A continuing battle for Freedom Island and children

The inclusion of Freedom Island to the RAMSAR list is a small victory for environmental groups and concerned citizens calling for the protection of the critical animal habitat.

“But the battle isn’t over yet. Proponents of the reclamation projects in Manila Bay are still pushing for their plan. While the government is more concerned of the profit that foreign investors would generate, thousands of families would be affected by loss of livelihood and shelter, floods, storm surges, and other environmental disasters that reclamations may cause,” says Glacy Macabale of Save Freedom Island Movement.

To demonstrate the saying “we do not inherit the earth from our ancestors, but borrow it from our children,” a group of children from the Bulungan Market community of Paranaque wore “environmental head gears” and performed an Earth dance to jumpstart the program.

“We live in very critical times. Our actions to save the environment now will have an impact on how our children will live tomorrow. We all need to act now,” Trixie Concepcion of Earth Island Institute said.

“This action is important as choosing the next leaders in the future. Now that we are in the election period, we must choose the right leaders with good track records on protecting the environment and the people. We are doing our part, the government should also do theirs,” Concepcion added.

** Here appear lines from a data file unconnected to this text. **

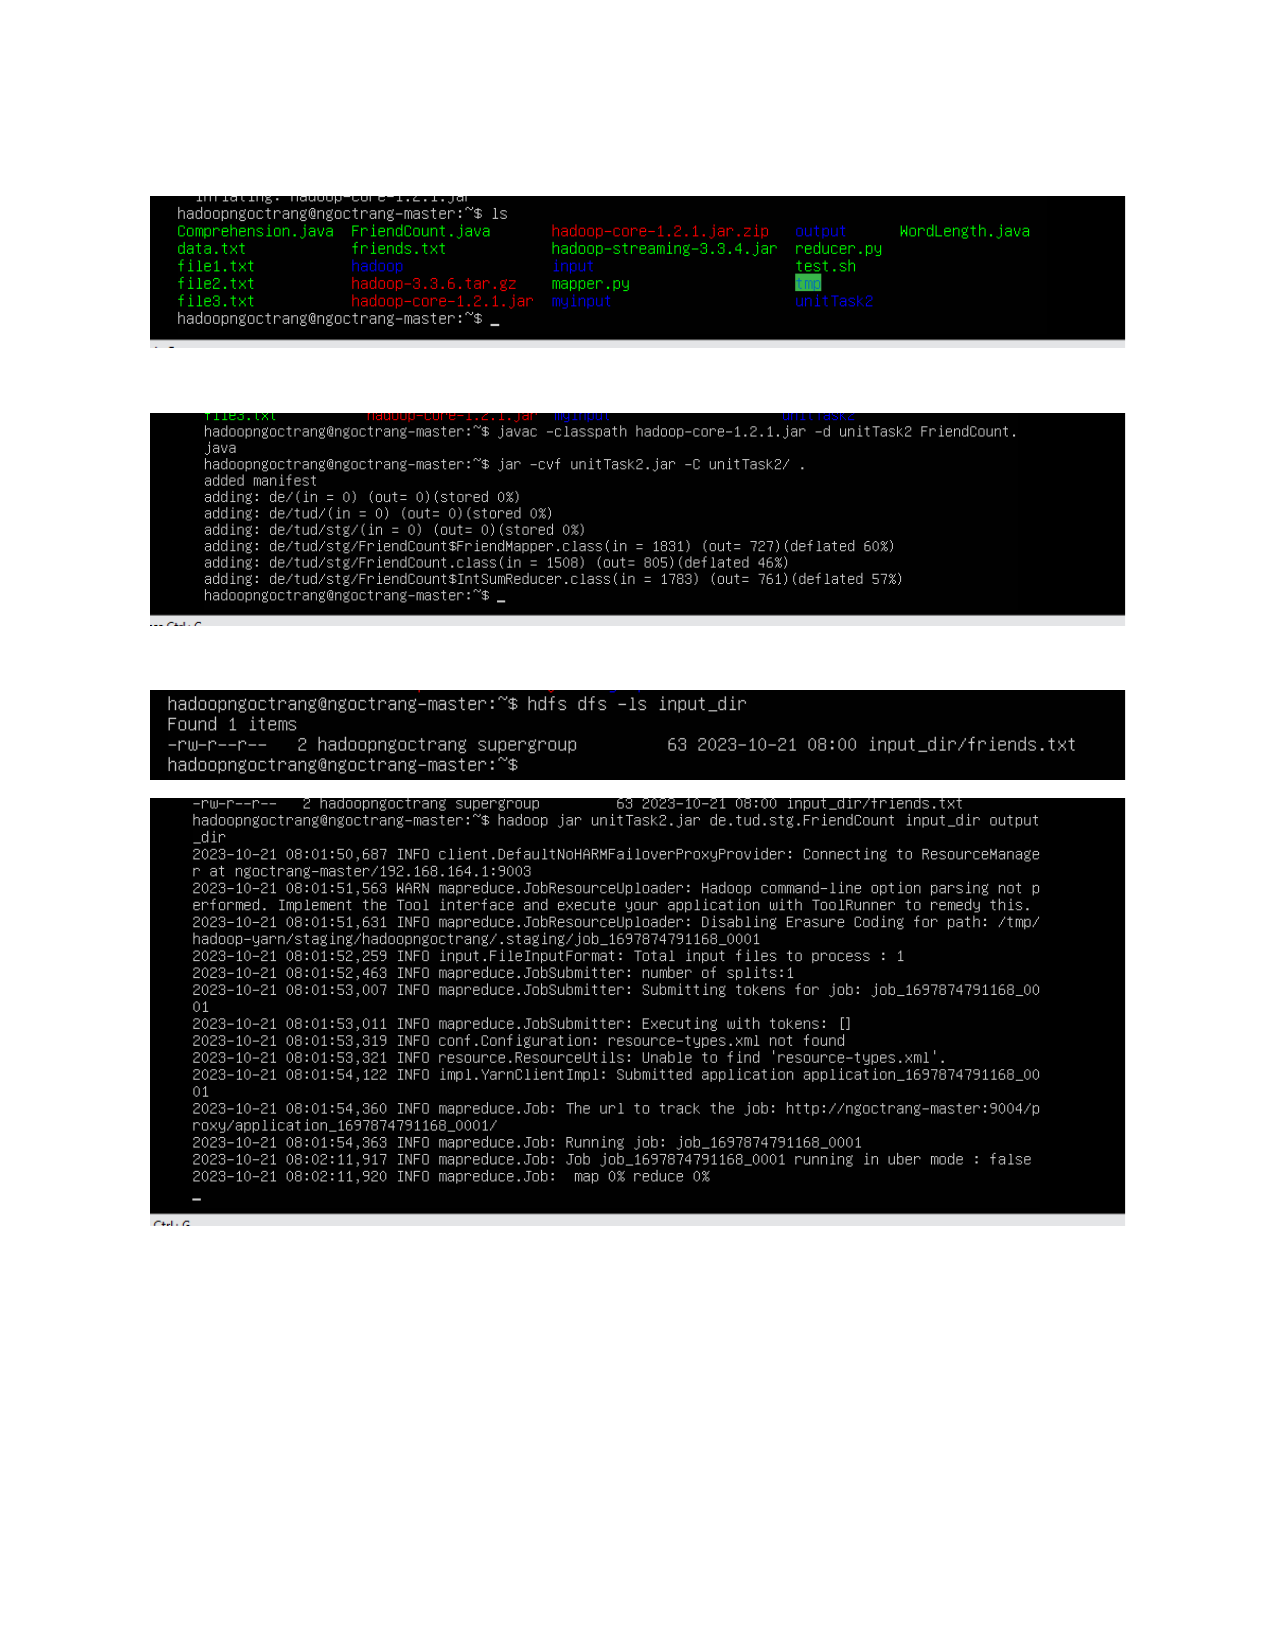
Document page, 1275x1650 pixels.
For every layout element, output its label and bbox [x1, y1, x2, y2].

picture [150, 798, 1125, 1226]
picture [150, 690, 1125, 780]
picture [150, 413, 1125, 626]
picture [150, 196, 1125, 348]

Among the personalities and organizations who joined and supported the coastal clean-up event are Ms. Earth Philippines 2013 candidates, actor Raymond Bagatsing, Villar Foundation, Office of Bayan Muna Rep. Teddy Casino, Akap-Bata Partylist, Kabataan Partylist, local fisherfolks from the Unified Marketing Services Cooperative, Stewards of Creation, HBC employees, Young Nacionalistas, Smart Mountaineers, UP Minggan, and volunteers from different environmental groups.